Robert Greene Sr. (April 16, 1918 – June 21, 2010) was an American Makah elder. Greene was the oldest living Makah man and the second-to-last surviving Makah veteran of World War II at the time of his death in 2010. He was a fluent speaker of the Makah language, an indigenous language spoken by the Makah people of Washington state.

==Biography==
Greene was born on April 16, 1918, in Neah Bay, Washington, to parents, Walter and Florence Tucker-Greene. He enrolled in Chemawa Indian Boarding School, located near Salem, Oregon, where he became a boxing champion. He was a fluent speaker of Makah, an increasingly rare language.

He enlisted in the United States Army after leaving Chemawa.

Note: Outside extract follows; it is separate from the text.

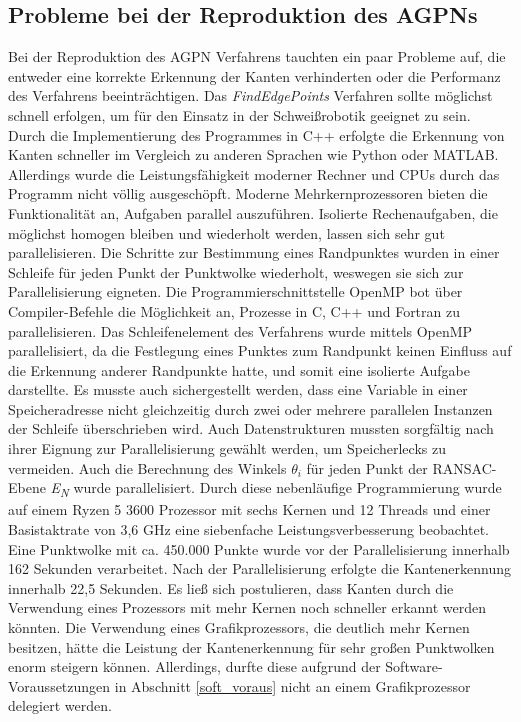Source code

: \subsection{Probleme bei der Reproduktion des AGPNs}
Bei der Reproduktion des AGPN Verfahrens tauchten ein paar Probleme auf, die entweder eine korrekte Erkennung der Kanten verhinderten oder die Performanz des Verfahrens beeinträchtigen. Das \textit{FindEdgePoints} Verfahren sollte möglichst schnell erfolgen, um für den Einsatz in der Schweißrobotik geeignet zu sein. Durch die Implementierung des Programmes in C++ erfolgte die Erkennung von Kanten schneller im Vergleich zu anderen Sprachen wie Python oder MATLAB. Allerdings wurde die Leistungsfähigkeit moderner Rechner und CPUs durch das Programm nicht völlig ausgeschöpft. Moderne Mehrkernprozessoren bieten die Funktionalität an, Aufgaben parallel auszuführen. Isolierte Rechenaufgaben, die möglichst homogen bleiben und wiederholt werden, lassen sich sehr gut parallelisieren. Die Schritte zur Bestimmung eines Randpunktes wurden in einer Schleife für jeden Punkt der Punktwolke wiederholt, weswegen sie sich zur Parallelisierung eigneten. Die Programmierschnittstelle OpenMP bot über Compiler-Befehle die Möglichkeit an, Prozesse in C, C++ und Fortran zu parallelisieren. Das Schleifenelement des Verfahrens wurde mittels OpenMP parallelisiert, da die Festlegung eines Punktes zum Randpunkt keinen Einfluss auf die Erkennung anderer Randpunkte hatte, und somit eine isolierte Aufgabe darstellte. Es musste auch sichergestellt werden, dass eine Variable in einer Speicheradresse nicht gleichzeitig durch zwei oder mehrere parallelen Instanzen der Schleife überschrieben wird. Auch Datenstrukturen mussten sorgfältig nach ihrer Eignung zur Parallelisierung gewählt werden, um Speicherlecks zu vermeiden. Auch die Berechnung des Winkels $\theta_i$ für jeden Punkt der RANSAC-Ebene \textit{E\textsubscript{N}} wurde parallelisiert. Durch diese nebenläufige Programmierung wurde auf einem Ryzen 5 3600 Prozessor \autocite{noauthor_amd_2022} mit sechs Kernen und 12 Threads und einer Basistaktrate von 3,6 GHz eine siebenfache Leistungsverbesserung beobachtet. Eine Punktwolke mit ca. 450.000 Punkte wurde vor der Parallelisierung innerhalb 162 Sekunden verarbeitet. Nach der Parallelisierung erfolgte die Kantenerkennung innerhalb 22,5 Sekunden. Es ließ sich postulieren, dass Kanten durch die Verwendung eines Prozessors mit mehr Kernen noch schneller erkannt werden könnten. Die Verwendung eines Grafikprozessors, die deutlich mehr Kernen besitzen, hätte die Leistung der Kantenerkennung für sehr großen Punktwolken enorm steigern können. Allerdings, durfte diese aufgrund der Software-Voraussetzungen in Abschnitt \ref{soft_voraus} nicht an einem Grafikprozessor delegiert werden.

Greene served in the Pacific theater during World War II. He would be honored at the Makah Days Parade for 52 years for service during the war.

==Death==
Greene died of natural causes on June 21, 2010, at the age of 92. His wife, Hazel Butler-Greene, and two daughters predeceased him. Greene was survived by four daughters, Janice La Chester, Elaine Richardson, Pam Greene and Trudy Ward, and four sons, Bob Greene Jr., Keith Greene, Craig Greene Sr. and Kevin Greene.

Upon Greene's death, John Ides became the last surviving Makah veteran of World War II.